New independent research, the second annual BridgeHead Software Information Lifecycle Management (ILM) Audit, confirms that significant IT data growth continues unmitigated.
In both the US and UK there is a continuing trend towards storing more data on primary storage. In 2005 only 16% of UK respondents had more than 5 terabytes (TB) of online data, in 2006 this has grown to 22%, an increase of over a third. Similarly, those storing in excess of 10TB also jumped by 30%.
The degree to which respondents believe primary storage is consumed by redundant data also continues to increase. Over 18% more respondents than last year believe they could recoup over 50% of their most expensive primary disk space by removing unwanted data.
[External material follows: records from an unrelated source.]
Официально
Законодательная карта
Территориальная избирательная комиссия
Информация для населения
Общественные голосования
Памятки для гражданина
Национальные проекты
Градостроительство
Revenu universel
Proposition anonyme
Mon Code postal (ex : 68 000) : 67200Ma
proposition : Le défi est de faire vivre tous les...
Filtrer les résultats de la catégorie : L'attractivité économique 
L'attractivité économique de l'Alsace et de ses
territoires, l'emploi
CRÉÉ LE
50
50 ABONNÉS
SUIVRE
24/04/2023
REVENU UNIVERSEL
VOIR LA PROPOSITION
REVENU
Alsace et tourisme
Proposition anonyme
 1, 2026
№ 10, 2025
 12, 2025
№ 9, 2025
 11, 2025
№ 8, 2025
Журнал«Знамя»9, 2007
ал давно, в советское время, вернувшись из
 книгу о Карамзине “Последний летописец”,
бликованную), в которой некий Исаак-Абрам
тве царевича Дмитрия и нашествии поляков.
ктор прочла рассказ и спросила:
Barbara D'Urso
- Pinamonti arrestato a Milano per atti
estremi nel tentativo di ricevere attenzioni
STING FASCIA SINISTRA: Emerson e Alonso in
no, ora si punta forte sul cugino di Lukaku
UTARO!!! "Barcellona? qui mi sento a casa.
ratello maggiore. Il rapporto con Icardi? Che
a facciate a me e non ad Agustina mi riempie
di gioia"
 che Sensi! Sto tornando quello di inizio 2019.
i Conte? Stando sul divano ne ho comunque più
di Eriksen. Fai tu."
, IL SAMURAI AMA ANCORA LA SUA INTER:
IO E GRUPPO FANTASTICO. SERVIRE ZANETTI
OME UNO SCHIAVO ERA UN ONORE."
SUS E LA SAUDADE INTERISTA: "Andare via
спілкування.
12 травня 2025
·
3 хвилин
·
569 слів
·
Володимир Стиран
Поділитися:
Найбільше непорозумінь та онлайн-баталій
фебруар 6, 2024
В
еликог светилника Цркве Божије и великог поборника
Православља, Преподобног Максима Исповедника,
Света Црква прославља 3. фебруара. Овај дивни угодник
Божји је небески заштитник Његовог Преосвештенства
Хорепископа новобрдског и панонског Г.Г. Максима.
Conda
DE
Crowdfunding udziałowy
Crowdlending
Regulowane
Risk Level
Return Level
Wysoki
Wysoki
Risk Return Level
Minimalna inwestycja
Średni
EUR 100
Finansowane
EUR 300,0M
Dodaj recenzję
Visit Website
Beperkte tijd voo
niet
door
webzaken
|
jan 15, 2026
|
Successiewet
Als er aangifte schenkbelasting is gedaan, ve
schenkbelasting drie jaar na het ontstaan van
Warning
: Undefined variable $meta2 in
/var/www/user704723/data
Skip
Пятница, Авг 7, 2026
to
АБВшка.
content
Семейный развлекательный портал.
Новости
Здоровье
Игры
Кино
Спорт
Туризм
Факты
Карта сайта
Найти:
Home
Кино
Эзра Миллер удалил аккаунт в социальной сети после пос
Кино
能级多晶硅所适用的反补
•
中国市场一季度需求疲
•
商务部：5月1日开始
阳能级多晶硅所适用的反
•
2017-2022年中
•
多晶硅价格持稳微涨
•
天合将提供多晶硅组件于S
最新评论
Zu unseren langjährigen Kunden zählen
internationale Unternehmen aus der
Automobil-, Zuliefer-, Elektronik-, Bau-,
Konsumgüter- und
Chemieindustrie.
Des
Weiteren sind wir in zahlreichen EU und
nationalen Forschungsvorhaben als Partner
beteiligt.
While continued data growth is not surprising in general, the year-to-year comparison captured a clear discrepancy between how different types of data are driving this growth.
Both in the US and UK, the growth of online data is dominated by unstructured data – typically end-user files created outside of an IT-managed application. There has been an 81% increase in respondents who calculated that over half of their data was unstructured files. While on the one hand, this dramatic increase may be a leader of greater corporate productivity, it is a potential nightmare for IT managers. User files tend to be created and stored on network file shares without the benefit of IT´s most structured management and control systems, making them hard to find, manage and correctly store for compliance and data protection.
In contrast to unstructured data, data held in database applications currently makes up to 30% of server data for nearly 75% of respondents. For more than two thirds of UK respondents, email data has grown in tandem with overall data growth and still makes up to 20% of server-based data.
The ILM Audit reveals that businesses have recognised the need to tackle unstructured files. To the question: “What are your key storage-related areas of interest in the next 12 months?”, file archiving has made the biggest leap forward compared to the responses in 2005. Twenty eight percent increase in UK respondents listed file archiving as a key area of interest, whereas email archiving registered a lower increase of 16% and disaster recovery only increased by 4%.
Despite the growing awareness of file archiving, 6% UK respondents said that they would likely not be able to find and restore a three month old file and 27% said they didn´t know how long retrieval of a 3-month old file would take. The continued lack of confidence in long-term retention as the apparent adoption of archiving rises leads one to wonder whether the archiving strategies being adopted are effective or if there isn´t a more acute awareness that better tools are needed.